Photo Courtesy of Kyle Johnson
More than 2,000 miles from the nearest continent (North America), Hawai‘i has always lured travelers seeking paradise in the Pacific. Polynesian explorers first paddled into the islands between 300 and 500 CE. Following centuries of civilization, the Hawai‘ians first met Europeans in 1778—sparking a… story whose ultimate end was American statehood in 1959. Tourism is now the state’s largest industry, and most travelers are familiar with stock photos of hula, leis, and surfboards. But as with most idylls, there’s much more to discover beyond the pages of glossy brochures.
What to know before you go to Hawai‘i
Eight major islands comprise the Hawai‘ian archipelago, meaning there’s coastline in abundance and a beach for everyone. Adventurers skirt the edges of Kaua‘i’s Napali Coast by kayak. Sun worshipers lounge around lazy Lanikai Beach on O‘ahu and on Maui's Kaanapali Beach, where the sun feels so close it’s hard to believe you’re at sea level. Beaches like Punaluu Beach on the Big Island—with its black sand—and the Red Sand Beach on Maui reward day-trippers with their psychedelic scenery. Meanwhile, the gravity-defying waves of the Banzai Pipeline hurl themselves against O‘ahu’s North Shore in winter, and the churning surf of nearby Waimea Bay seems like it can’t be made of the same gentle stuff that kisses the coast off Lāna‘i.
Rings of coastline protect each island’s heart, and it’s well worth leaving the beach to explore inland. On the Big Island, travelers dip into the Waipio Valley—scooped out of the island’s north side—or summit the Mauna Kea volcano at twilight to touch the stars above. On Oʻahu, hikers scale the Koko Head Crater or follow trails of rainbows dancing above the lush Manoa Valley. No matter where they are based, visitors seeking to learn more about the archipelago have options for various guided tours. Paniolo Adventures, for example, guides horseback rides that offer views of the coastline, volcanoes, and ancient historical sites.
With great weather throughout the year, there’s no bad time to visit Hawaiʻi. Hurricane season, from June to November, rarely touches the islands.

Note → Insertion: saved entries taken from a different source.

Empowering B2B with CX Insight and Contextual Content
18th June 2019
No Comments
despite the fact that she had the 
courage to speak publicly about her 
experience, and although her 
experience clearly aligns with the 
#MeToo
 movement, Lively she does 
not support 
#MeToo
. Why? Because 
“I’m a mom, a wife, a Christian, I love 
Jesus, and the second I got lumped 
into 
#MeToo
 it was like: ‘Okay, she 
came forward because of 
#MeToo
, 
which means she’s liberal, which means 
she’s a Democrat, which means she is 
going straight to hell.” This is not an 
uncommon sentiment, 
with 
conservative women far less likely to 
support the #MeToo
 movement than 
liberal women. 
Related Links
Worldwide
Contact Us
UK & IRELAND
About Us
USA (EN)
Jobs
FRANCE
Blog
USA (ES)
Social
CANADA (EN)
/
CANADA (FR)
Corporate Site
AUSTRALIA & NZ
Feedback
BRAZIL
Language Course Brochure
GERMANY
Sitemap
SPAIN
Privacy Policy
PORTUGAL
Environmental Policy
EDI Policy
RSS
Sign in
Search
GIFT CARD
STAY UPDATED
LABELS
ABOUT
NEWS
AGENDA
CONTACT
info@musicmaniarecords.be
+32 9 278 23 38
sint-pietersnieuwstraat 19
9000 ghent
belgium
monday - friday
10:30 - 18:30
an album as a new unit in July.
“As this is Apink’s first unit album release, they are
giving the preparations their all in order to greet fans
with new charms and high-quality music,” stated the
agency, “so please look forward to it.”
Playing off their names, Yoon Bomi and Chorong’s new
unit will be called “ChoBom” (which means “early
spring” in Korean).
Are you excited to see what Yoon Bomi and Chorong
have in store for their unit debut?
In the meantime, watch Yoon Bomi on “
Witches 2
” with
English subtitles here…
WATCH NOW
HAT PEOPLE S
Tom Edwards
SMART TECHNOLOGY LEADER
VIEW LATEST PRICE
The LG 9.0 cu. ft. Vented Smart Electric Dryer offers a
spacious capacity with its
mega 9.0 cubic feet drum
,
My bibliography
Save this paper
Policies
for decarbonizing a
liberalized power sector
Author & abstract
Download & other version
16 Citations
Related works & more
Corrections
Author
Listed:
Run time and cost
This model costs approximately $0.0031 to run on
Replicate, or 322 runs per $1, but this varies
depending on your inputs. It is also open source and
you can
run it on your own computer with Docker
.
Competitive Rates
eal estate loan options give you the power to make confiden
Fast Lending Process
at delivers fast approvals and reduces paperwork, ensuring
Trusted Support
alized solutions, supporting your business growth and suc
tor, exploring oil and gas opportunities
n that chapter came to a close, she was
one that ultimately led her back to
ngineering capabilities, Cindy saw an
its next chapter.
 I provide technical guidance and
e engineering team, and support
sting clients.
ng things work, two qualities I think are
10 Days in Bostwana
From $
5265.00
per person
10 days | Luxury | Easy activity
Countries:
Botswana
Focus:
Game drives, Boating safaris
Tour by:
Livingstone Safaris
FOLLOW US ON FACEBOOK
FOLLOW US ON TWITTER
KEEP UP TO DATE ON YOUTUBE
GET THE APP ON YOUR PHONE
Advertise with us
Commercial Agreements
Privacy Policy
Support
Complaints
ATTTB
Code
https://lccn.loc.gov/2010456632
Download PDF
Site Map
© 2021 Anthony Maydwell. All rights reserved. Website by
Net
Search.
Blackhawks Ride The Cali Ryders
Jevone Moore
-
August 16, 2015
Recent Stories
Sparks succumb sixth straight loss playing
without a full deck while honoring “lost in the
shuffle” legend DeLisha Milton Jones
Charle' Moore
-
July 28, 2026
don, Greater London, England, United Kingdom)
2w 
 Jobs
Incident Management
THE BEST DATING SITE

The bounty of land and sea is evident in Hawaiʻi’s cuisine, which shows South Pacific, Asian, and even Portuguese influences. Roy’s, a popular restaurant located on three islands, serves blackened ahi and macadamia nut-crusted opah, while Yama’s Fish Market in Honolulu presents numerous appetizers and simple staples like beef stew. Humble roadside stands serve lau lau (pork wrapped in taro leaf) or poke (seafood tartare). Hawaiʻian hospitality has been exported in a glass via the mai tai and lava flow cocktails. For something sweet, try a deep-fried malasada doughnut from Leonard’s Bakery in Honolulu, a chocolate haupia cream pie from Ted’s Bakery on Sunset Beach, or a syrupy shave ice from the famous Matsumoto Shave Ice in Haleiwa.
Hawaiʻi was colonized by Polynesians and has long drawn visitors from Asia, Oceania, and North America. The ‘Iolani Palace—where Hawaiʻi’s last royal family lived and ruled—should be the first stop for anyone interested in the islands' heritage. Across the street, the historic Ali'iolani Hale building was featured on the TV series Hawaii Five-0. Also check out the Bernice Pauahi Bishop Museum, where fascinating artifacts range from ancient weapons to the feathered cloak of King Kamehameha I. To this day, the islands' varied influences are united by the uniquely Hawaiʻian spirit of aloha.
Most domestic and international arrivals land in Honolulu. Hawaiian Airlines, Island Air, and Mokulele Airlines operate inter-island flights. The islands are large enough to make a car rental worthwhile. If you plan to stay in one place, taxis and shuttles are easy to arrange.
Credit cards are not accepted everywhere, so travelers should carry some cash when shopping. A 15–20 percent tip is standard for restaurant bills, 15 percent for taxi fares, and $1–2 per bag handled at a hotel. Tips for tours start at $5 and increase based on tour length. Outlets are 110 volt.